Menteri Keuangan Purbaya Yudhi Sadewa menyiapkan RUU Redenominasi Rupiah yang akan memangkas tiga nol dari mata uang nasional. Target diterapkan pada 2027.
Pemerintah bersiap melangkah pada sebuah perubahan penting dalam sistem keuangan nasional. Menteri Keuangan Purbaya Yudhi Sadewa memastikan pemerintah tengah menyiapkan Rancangan Undang-Undang (RUU) tentang Perubahan Harga Rupiah — atau yang dikenal dengan istilah redenominasi.
Dalam kebijakan ini, nominal rupiah akan disederhanakan dengan menghapus tiga angka nol tanpa mengubah daya beli masyarakat. Artinya, uang pecahan Rp1.000 akan ditulis menjadi Rp1, dan Rp100.000 menjadi Rp100.
“Ini bukan pemotongan nilai uang (sanering), melainkan penyederhanaan agar transaksi dan pencatatan ekonomi lebih efisien,” ujar Purbaya, Jumat (7/11/2025).

Dari Wacana Lama ke Arah Realisasi
Rencana redenominasi sebenarnya bukan hal baru. Wacana ini telah muncul sejak awal dekade 2010-an dan sempat dikaji serius pada 2013. Kala itu, Bank Indonesia (BI) menyatakan kesiapan teknis sudah cukup matang, namun situasi global membuat rencana itu tertunda.
Kini, di bawah kepemimpinan Purbaya, Kementerian Keuangan kembali menghidupkan agenda tersebut.
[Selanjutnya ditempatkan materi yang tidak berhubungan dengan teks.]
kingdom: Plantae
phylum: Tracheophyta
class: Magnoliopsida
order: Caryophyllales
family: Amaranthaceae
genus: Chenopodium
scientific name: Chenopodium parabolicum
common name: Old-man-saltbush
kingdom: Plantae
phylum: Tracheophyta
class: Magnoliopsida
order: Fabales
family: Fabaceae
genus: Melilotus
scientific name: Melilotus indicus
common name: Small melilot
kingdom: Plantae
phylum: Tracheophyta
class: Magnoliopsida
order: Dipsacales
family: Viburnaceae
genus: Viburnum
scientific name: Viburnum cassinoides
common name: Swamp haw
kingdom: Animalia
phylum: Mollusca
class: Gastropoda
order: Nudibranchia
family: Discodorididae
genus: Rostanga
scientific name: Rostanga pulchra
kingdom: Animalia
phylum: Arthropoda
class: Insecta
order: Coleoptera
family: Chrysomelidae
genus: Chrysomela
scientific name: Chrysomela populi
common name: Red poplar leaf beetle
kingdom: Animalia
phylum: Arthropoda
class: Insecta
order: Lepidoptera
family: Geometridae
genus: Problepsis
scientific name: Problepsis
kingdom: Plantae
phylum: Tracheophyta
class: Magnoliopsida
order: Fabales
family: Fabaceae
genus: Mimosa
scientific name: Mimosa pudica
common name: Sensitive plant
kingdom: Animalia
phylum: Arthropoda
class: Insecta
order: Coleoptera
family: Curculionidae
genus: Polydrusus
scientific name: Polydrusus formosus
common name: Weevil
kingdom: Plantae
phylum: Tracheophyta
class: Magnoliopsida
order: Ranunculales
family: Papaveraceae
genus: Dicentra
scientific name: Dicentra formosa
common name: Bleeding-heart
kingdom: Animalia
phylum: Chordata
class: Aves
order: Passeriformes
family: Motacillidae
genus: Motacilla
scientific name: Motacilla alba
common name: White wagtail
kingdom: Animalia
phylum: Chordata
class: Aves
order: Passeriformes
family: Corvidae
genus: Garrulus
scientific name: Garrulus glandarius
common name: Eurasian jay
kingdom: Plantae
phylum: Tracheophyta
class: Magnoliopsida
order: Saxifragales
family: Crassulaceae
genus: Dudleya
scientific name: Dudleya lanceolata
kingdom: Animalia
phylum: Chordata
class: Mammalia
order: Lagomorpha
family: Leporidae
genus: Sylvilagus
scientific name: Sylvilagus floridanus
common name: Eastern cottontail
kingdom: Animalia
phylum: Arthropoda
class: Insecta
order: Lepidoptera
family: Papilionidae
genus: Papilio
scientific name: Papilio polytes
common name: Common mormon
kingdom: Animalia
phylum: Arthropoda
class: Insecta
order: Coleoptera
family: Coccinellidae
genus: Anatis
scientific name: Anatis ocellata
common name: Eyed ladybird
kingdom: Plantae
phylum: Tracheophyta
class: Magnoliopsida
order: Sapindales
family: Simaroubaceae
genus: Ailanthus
Target penyelesaian RUU dipatok tahun 2027, dengan harapan seluruh sistem keuangan — dari perbankan, bisnis, hingga administrasi publik — sudah siap menyesuaikan.
Menurut BI, kesiapan teknis menjadi kunci, terutama dalam hal sistem pembayaran, pencatatan, serta pengadaan uang baru.
Mengapa Redenominasi Diperlukan?
Alasan utama redenominasi adalah menyederhanakan sistem keuangan dan memperkuat kredibilitas rupiah. Banyak nol di belakang nominal rupiah sering dianggap merepotkan, bahkan menimbulkan persepsi psikologis bahwa nilai rupiah “lemah”.
Purbaya menyebut penyederhanaan ini bagian dari upaya meningkatkan efisiensi administrasi, memperbaiki persepsi publik, dan menegaskan bahwa nilai mata uang Indonesia tetap kuat. “Jika dilakukan di waktu yang tepat, redenominasi bisa mengangkat kurs rupiah,” katanya, Sabtu (8/11/2025).